Archbishop Tarcisio Bertone then explained the nature of the document. The term "declaration" indicates that the document "does not teach new doctrines ... rather, it reaffirms and summarizes the doctrine of Catholic faith defined and taught in earlier documents on the Church's Magisterium; and it indicates the correct interpretation thereof in the face of doctrinal errors and ambiguities that have become widespread in modern theological and ecclesial circles."

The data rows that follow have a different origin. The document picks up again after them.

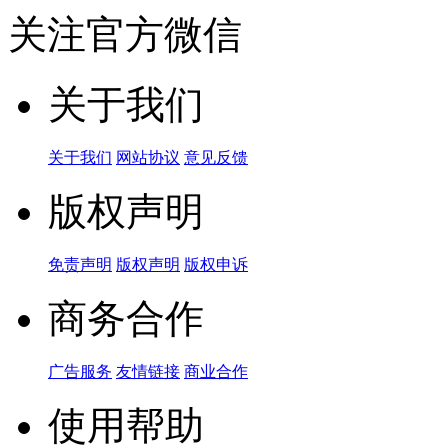
关注官方微信
关于我们
关于我们
网站协议
意见反馈
版权声明
免责声明
版权声明
版权申诉
商务合作
广告服务
友情链接
商业合作
使用帮助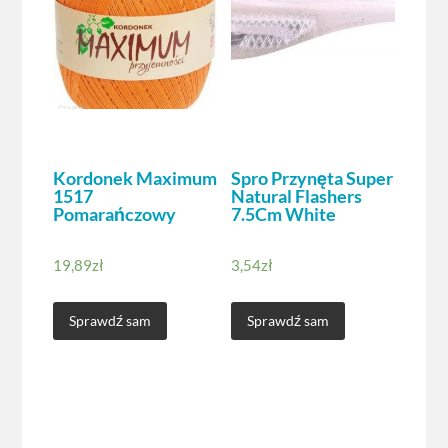
Kordonek Maximum
Spro Przynęta Super
1517
Natural Flashers
Pomarańczowy
7.5Cm White
19,89
zł
3,54
zł
Sprawdź sam
Sprawdź sam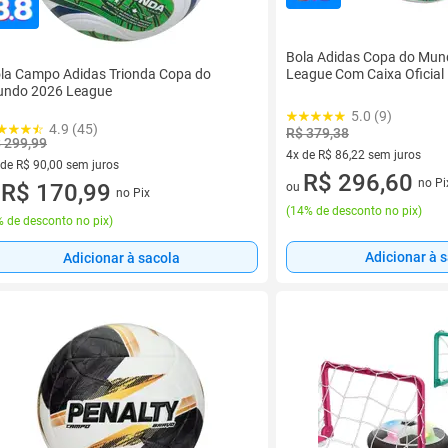
Bola Adidas Copa do Mun
la Campo Adidas Trionda Copa do
League Com Caixa Oficial
ndo 2026 League
5.0 (9)
4.9 (45)
R$ 379,38
 299,99
4x de R$ 86,22 sem juros
 de R$ 90,00 sem juros
4 vez de R$ 86,22 sem juros
R$ 296,60
no Pi
ez de R$ 90,00 sem juros
R$ 170,99
ou
no Pix
u
(
14% de desconto no pix
)
 de desconto no pix
)
Adicionar à 
Adicionar à sacola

The archbishop continued: "Given that this is a doctrinal document of the Congregation for Doctrine of the Faith, expressly approved by the Supreme Pontiff, it has the status of universal Magisterium." The ratification formula that appears at the end of the document "is of exceptional and elevated authority: 'certa scienta et apostolica Sua auctoritate.' This reflects the importance and essentiality of the doctrine presented in the declaration: What it contains are truths of divine and Catholic faith or truths of Catholic doctrine that must be firmly held. ... Consequently, the assent required from the faithful is definitive and irrevocable."

The secretary of the congregation highlighted that, "if a doctrine is taught as definitive, and consequently unchangeable, this presupposes that it is taught by the Magisterium with an infallible act, though of a particular type."

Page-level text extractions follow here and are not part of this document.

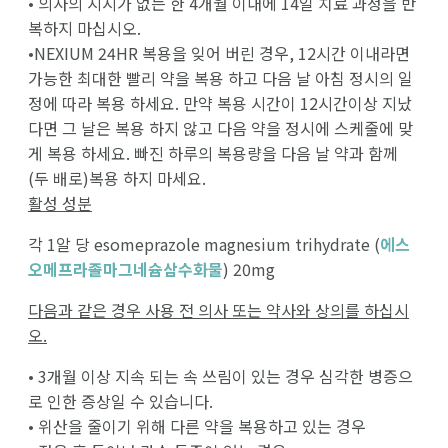
• 의사의 지시가 없는 한 4개월 이내에 14일 치료 과정을 반
복하지 마십시오.
•NEXIUM 24HR 복용을 잊어 버린 경우, 12시간 이내라면
가능한 최대한 빨리 약을 복용 하고 다음 날 아침 정시의 일
정에 따라 복용 하세요. 만약 복용 시간이 12시간이상 지났
다면 그 날은 복용 하지 않고 다음 약을 정시에 스케줄에 맞
게 복용 하세요. 빠진 하루의 복용량을 다음 날 약과 함께
(두 배로)복용 하지 마세요.
활성 성분
각 1알 당 esomeprazole magnesium trihydrate (
에스
오메프라졸마그네슘삼수화물
) 20mg
다음과 같은 경우 사용 전 의사 또는 약사와 상의를 하십시
오.
• 3개월 이상 지속 되는 속 쓰림이 있는 경우 심각한 병증으
로 인한 증상일 수 있습니다.
• 위산을 줄이기 위해 다른 약을 복용하고 있는 경우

Fr. Angelo Amato commented on the distinctions the declaration makes between "theological faith and belief." The former, he said, is a "theological virtue that implies free and personal assent to all the truths revealed by God." Belief, on the other hand, exists "without assent to God who reveals."

On the subject of the unity of the salvific economy of the Word, the document considers three erroneous theses: The first of these "regards Jesus of Nazareth as one of many historic-salvific incarnations of the eternal Word. ... In opposition to this idea, the unity between the eternal Word and Jesus of Nazareth is highlighted." The second erroneous idea "supposes a double salvific economy, that of the eternal Word as distinct from that of the Incarnate Word. ... The declaration rejects this distinction and reaffirms the Church's faith in the unicity of the salvific economy willed by the One and Triune God." The third erroneous idea "separates the economy of the Holy Spirit from that of the Incarnate Word. ... The declaration also rejects this hypothesis as being contrary the Catholic faith."

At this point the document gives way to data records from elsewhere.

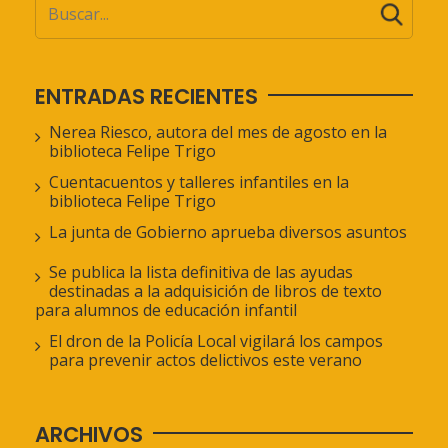
ENTRADAS RECIENTES
Nerea Riesco, autora del mes de agosto en la
biblioteca Felipe Trigo
Cuentacuentos y talleres infantiles en la
biblioteca Felipe Trigo
La junta de Gobierno aprueba diversos asuntos
Se publica la lista definitiva de las ayudas
destinadas a la adquisición de libros de texto
para alumnos de educación infantil
El dron de la Policía Local vigilará los campos
para prevenir actos delictivos este verano
ARCHIVOS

Msgr. Fernando Ocariz spoke of the ecclesiological consequences of the doctrine contained in the first three chapters.

"Only in the Catholic Church," he affirmed, "does Christ's Church subsist in all her fullness. Nonetheless, outside the Catholic Church 'elements of truth and sanctification' exist that are of the Church. ... Consequently, there exists only one Church (which subsists in the Catholic Church) and at the same time there exist true particular Churches that are non-Catholic."

"We must believe that all salvation - even of non-Christians - comes from Christ through the Church, but we do not know how this comes about in the case of non-Christians."

"'Dominus Iesus'," he concluded, "rejects an interpretation that today is very widespread - but contrary to the Catholic faith - according to which all religions, in as much as they are religions, of themselves are ways to salvation together with Christianity." He recalled that "other religions 'offer religious elements which come from God, and which are part of what the Spirit brings about in human hearts and in the history of peoples, in cultures and religions'."

At the end of the press conference, a journalist asked if the document did not constitute an impediment to ecumenical and inter-religious dialogue. Fr. Angelo Amato replied that, as regards ecumenism, the document does not say anything new but recalls and reiterates Vatican Council II's opinion on the matter. As for inter-religious dialogue, the document proposes a path towards harmony, peace and respect and in no way constitutes an interruption in that dialogue.

Another journalist asked if, in preparing the document, the Congregation for the Doctrine of the Faith had consulted Asian bishops, as the text makes reference to the influence of Oriental religions on the salvific nature of the Church. Archbishop Bertone replied that the declaration had been drawn up in consultation with Asian episcopal conferences and that there had been various meetings with Indian bishops.